A Catholic school community on Milwaukee’s northeast side is offering support to the family of three students following the shooting death of their mother in early December.
Nyeshia Liggins, the mother of one graduate and three students currently attending Blessed Savior Catholic School’s East Campus, was fatally shot in a van at a gas station at about 10:30 a.m. Sunday, Dec. 4.
“This has definitely affected our school community,” Principal Erin O’Donnell said. Proceeds from fundraisers planned at each of Blessed Savior’s three campuses will be donated to the family, as well as donations collected at the East Campus Christmas concert Dec. 20.
With many school families stretched thin with the extra expenses of Christmas, no donation goals were set.
“We’re just trying to see what people can give,” O’Donnell said.
All-school prayers during daily announcements have included intentions for the family, as have prayers at Masses at Blessed Savior Parish. The school also has publicized a GoFundMe page initiated by a family member and organized some meals for the family.
The grade K3-8 East Campus of Blessed Savior has just 170 students, including four cousins with whom Liggins and her children resided, O’Donnell said. There is only one class of each grade, which means many students and staff know one another.
“That is the thing I do love about Blessed Savior … that it is such a close, tight-knit community,” O’Donnell said. Some school parents also worked with Liggins and her sister, the mother of the four cousins who also are students at Blessed Savior, at an assisted living facility.
Many staff members and even some former teachers attended the visitation or funeral held Dec. 15. Some also attended a Dec. 8 balloon release organized by Liggins’ family and held at the shooting site. “We just felt it was important to support the kids,” O’Donnell said.
In the event of a crisis, Catholic school leaders are asked to reach out to the archdiocese as soon as practically possible if they’d like support, said Bruce Varick, associate superintendent of schools for the Archdiocese of Milwaukee.
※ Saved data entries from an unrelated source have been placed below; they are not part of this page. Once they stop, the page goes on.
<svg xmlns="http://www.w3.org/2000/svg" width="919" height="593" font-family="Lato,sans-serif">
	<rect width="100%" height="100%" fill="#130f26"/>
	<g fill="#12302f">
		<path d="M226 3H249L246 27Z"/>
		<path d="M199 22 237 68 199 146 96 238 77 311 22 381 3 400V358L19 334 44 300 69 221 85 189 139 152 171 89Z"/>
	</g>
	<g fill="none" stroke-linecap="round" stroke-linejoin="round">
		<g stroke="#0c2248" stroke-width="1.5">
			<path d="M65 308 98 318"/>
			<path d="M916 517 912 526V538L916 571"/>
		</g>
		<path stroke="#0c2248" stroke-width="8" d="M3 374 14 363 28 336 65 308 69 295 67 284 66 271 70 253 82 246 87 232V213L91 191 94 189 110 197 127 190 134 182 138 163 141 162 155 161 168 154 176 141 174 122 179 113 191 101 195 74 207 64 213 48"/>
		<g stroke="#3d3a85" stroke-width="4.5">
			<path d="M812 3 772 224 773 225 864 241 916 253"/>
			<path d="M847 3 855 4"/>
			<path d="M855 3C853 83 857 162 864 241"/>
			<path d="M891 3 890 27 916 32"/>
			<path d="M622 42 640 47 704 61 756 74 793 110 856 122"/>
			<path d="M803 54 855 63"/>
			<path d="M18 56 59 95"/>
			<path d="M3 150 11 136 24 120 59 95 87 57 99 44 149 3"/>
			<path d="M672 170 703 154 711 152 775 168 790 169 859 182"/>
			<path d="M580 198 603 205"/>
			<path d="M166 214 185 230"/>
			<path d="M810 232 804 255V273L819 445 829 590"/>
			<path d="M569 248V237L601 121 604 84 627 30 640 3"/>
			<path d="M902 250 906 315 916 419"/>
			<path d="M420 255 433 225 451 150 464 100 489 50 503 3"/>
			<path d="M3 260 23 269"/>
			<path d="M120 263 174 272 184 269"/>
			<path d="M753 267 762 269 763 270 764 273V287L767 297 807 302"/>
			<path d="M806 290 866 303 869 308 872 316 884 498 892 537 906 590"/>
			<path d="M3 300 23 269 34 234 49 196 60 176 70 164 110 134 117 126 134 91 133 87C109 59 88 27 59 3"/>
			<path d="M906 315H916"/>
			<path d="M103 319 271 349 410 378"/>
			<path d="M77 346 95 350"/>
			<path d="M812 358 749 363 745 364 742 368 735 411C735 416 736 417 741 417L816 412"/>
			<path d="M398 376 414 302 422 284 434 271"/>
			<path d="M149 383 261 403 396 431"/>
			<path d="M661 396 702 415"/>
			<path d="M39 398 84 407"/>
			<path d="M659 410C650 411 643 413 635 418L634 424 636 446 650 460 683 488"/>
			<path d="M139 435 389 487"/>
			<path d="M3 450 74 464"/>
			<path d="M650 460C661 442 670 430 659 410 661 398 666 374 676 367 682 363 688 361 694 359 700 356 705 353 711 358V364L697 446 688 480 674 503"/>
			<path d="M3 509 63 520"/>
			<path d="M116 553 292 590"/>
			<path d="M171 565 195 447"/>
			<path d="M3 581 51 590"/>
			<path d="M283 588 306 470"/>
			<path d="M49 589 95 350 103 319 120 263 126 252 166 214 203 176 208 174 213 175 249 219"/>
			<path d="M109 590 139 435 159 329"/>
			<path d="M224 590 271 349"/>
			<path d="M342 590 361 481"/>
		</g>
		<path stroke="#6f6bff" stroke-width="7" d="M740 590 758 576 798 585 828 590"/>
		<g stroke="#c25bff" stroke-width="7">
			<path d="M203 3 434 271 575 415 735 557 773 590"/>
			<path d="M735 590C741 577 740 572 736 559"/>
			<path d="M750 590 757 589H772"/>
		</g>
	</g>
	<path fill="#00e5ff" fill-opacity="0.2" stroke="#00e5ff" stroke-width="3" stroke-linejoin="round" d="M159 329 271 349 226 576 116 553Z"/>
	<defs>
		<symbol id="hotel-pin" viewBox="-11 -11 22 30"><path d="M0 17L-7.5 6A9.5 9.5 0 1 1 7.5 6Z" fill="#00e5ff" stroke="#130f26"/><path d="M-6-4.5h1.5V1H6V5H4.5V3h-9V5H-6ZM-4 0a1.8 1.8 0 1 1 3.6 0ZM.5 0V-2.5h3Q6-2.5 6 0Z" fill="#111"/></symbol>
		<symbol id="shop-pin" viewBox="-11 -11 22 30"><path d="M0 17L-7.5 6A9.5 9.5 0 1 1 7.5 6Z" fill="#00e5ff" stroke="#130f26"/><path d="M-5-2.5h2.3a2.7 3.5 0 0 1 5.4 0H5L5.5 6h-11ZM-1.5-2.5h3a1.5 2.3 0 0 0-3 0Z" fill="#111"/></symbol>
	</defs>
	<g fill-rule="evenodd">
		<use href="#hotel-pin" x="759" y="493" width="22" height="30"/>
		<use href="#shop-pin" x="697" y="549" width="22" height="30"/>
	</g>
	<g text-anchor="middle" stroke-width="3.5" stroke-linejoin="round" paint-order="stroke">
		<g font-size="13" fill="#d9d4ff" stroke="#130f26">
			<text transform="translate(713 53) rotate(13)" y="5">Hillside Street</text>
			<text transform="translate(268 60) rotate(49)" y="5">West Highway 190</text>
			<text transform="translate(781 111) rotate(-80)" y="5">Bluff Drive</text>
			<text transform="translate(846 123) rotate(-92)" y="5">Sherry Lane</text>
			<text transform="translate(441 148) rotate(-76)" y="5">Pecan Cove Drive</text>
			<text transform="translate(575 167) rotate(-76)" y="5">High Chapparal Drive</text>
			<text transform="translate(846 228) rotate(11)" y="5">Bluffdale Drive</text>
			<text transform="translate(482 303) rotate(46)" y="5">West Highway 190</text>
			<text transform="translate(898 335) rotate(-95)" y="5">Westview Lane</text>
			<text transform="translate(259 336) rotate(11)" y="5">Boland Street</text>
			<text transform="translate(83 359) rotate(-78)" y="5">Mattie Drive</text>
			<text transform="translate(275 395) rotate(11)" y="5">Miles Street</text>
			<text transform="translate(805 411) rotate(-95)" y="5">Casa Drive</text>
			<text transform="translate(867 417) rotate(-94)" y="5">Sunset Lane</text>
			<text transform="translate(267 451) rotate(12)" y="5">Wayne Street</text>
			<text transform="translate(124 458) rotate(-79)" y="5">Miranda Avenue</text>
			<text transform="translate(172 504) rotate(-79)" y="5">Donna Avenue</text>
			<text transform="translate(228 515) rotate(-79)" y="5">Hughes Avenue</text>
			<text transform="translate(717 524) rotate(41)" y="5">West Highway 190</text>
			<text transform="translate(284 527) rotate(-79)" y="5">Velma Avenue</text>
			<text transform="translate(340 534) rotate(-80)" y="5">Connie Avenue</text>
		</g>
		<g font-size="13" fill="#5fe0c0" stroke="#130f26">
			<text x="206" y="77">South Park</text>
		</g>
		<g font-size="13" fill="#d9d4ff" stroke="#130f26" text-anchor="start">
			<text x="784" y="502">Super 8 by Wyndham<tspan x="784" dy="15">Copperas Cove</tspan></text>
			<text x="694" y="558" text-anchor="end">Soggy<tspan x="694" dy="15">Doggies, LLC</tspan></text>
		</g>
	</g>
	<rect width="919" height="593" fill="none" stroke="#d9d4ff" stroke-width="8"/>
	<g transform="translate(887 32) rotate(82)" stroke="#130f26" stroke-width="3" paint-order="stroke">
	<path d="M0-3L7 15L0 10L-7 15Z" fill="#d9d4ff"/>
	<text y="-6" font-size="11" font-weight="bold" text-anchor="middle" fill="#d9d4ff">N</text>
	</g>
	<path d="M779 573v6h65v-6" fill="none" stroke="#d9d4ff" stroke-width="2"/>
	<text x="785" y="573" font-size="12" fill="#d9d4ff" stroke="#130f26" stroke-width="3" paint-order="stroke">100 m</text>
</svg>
Once the schools office is made aware of the situation from the school principal or president, it can offer support such as advice on communications with families or referrals to counseling teams at other Catholic schools, Varick said. Each school is unique in what resources it may have to draw on in any given situation.
In early December, a two-day formal workshop through the National Association of School Psychologists devoted to psychological first aid and recovery after a critical event was offered to principals and counselors. Varick was grateful for the opportunity to bring this training to the archdiocese. Varick hopes to form Catholic school personnel who would be able to go help another school if a critical incident takes place.